At the same time many parents have concerns about their emerging adult children.   They want to know whether their children will adopt their values and their life style, accept their worldview, follow in their footsteps and especially when this is going to happen, if ever.  In view of the slow pace of emerging adulthood they are impatiently hoping for their sons or daughters to grow up soon and to become like them.  Beyond that, it is troubling for many parents to watch their children’s lives go in a direction that is quite different from their own.  However, it appears that most parents keep these worries to themselves and that they generally give their children a great deal of latitude in shaping their own destiny.
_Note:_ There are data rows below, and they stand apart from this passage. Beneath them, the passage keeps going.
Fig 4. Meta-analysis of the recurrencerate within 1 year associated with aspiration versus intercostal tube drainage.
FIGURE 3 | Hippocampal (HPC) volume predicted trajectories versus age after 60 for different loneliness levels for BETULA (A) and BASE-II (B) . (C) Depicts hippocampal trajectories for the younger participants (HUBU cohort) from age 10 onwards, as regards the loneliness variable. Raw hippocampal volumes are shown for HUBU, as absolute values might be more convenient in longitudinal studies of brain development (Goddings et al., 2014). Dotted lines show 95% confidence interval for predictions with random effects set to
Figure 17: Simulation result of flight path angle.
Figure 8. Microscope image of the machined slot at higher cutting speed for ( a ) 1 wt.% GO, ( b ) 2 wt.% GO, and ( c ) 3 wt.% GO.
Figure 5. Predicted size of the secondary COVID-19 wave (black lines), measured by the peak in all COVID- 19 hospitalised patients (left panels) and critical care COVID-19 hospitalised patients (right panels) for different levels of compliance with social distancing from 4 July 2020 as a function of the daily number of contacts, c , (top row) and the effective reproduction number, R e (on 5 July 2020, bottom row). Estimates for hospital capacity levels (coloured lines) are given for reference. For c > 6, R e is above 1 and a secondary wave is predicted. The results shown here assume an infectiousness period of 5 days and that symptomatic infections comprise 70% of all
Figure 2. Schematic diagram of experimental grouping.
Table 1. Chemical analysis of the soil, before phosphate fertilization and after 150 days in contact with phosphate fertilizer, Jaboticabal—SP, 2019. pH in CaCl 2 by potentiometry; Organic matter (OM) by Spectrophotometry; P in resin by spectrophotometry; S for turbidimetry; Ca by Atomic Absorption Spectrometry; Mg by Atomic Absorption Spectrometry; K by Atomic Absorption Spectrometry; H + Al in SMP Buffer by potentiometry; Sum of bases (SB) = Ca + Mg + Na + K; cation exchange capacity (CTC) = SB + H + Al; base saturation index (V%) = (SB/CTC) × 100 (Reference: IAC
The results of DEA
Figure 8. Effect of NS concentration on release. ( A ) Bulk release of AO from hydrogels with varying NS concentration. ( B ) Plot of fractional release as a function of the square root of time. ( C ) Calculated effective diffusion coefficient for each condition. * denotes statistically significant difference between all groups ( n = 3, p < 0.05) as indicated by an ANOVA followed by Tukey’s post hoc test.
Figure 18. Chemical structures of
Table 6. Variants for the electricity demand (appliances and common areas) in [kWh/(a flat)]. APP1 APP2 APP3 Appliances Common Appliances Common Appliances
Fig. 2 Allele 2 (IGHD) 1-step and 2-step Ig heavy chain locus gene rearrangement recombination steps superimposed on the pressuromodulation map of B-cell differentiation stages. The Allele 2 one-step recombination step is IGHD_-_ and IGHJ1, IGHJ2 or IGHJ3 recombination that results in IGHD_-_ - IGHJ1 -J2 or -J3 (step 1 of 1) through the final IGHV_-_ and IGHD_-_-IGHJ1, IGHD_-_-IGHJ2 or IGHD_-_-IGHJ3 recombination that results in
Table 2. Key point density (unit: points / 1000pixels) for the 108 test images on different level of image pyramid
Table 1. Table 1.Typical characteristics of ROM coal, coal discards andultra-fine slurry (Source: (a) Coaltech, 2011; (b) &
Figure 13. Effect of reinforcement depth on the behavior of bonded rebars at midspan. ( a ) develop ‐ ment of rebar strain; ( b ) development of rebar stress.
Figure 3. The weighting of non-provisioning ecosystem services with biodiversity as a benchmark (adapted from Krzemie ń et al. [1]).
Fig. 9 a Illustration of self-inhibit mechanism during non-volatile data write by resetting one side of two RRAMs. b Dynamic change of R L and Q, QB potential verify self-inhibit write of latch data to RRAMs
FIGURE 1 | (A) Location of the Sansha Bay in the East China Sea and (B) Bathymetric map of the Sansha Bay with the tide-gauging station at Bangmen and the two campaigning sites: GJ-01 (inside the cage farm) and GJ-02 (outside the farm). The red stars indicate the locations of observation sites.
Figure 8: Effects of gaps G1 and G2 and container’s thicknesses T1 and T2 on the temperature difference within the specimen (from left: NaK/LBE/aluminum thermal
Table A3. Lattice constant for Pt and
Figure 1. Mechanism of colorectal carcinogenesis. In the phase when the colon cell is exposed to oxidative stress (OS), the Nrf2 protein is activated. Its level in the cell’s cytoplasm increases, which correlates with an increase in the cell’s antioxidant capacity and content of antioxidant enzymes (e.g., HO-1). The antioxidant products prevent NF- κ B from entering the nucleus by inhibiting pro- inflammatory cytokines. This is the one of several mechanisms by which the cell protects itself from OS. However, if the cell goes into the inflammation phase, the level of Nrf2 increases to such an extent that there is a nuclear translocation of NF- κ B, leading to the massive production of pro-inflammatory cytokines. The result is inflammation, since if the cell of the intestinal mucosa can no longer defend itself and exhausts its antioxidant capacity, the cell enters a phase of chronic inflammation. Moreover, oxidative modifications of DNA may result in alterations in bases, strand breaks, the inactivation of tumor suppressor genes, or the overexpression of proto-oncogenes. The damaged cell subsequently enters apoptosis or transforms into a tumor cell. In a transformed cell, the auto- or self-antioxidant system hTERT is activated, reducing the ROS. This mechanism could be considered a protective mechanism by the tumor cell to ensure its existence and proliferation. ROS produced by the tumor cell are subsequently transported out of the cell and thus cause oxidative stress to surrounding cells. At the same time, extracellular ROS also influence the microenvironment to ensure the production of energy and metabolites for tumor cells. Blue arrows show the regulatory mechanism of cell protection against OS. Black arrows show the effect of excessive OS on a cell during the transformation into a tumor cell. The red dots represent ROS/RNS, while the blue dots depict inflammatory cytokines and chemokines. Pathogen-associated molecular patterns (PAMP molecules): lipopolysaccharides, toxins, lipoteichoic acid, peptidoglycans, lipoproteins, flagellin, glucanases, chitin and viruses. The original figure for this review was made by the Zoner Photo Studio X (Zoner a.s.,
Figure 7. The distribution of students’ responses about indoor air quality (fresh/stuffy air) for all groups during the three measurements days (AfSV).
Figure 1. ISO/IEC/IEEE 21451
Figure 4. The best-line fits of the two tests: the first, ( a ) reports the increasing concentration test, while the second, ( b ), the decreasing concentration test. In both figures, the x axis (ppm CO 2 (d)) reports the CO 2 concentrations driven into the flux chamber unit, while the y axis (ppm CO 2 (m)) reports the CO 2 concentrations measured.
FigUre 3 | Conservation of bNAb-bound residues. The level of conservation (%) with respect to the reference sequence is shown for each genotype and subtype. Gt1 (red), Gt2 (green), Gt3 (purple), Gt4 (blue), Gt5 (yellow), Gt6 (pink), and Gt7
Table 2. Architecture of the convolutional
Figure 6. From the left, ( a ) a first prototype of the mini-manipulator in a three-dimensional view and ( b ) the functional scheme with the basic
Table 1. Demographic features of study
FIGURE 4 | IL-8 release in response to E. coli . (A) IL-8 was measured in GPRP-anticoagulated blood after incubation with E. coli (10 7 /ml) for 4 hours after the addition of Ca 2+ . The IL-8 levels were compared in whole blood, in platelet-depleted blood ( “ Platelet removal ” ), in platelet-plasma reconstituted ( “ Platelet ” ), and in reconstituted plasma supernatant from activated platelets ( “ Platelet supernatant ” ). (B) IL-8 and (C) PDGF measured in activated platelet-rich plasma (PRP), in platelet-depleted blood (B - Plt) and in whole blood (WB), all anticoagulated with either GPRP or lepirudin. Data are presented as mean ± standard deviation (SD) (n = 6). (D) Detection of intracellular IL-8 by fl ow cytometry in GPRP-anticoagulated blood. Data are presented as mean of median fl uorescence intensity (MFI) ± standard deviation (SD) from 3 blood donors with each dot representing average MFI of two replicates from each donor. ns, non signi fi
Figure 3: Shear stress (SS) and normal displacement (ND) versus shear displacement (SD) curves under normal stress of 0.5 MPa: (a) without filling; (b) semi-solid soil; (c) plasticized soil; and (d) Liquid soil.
In assessing the validity of the concerns these parents have about their semi-adult children it should be borne in mind that descriptions by one generation of another generation are of necessity always self-involved.  The concerns parents have about their emerging adult children are not just based on an objective view of their children’s lives.  Those concerns are in part determined by the way these parents experience their own lives. 

As for the way today’s emerging adults view their parents, they may disagree with elements in their parents’ life style, but most of them see no need to openly voice their criticisms.  They are generally quite tolerant of the difference in outlook on life between them and their parents and they largely have chosen to just quietly go their own way.  All this entails, however, that there is very little dialogue between today’s emerging adults and their parents about life’s most fundamental issues and this in turn adds to the homelessness these twenty-something young people feel. 



[i] To my knowledge, Margaret Mead in her book Culture and Commitment was the first to describe the generation gap as parents and their children living in different countries.  She ascribed this phenomenon to overly rapid historical-cultural change in our society.  This powerful metaphor is still relevant for describing the disconnect between today’s emerging adults and their parents.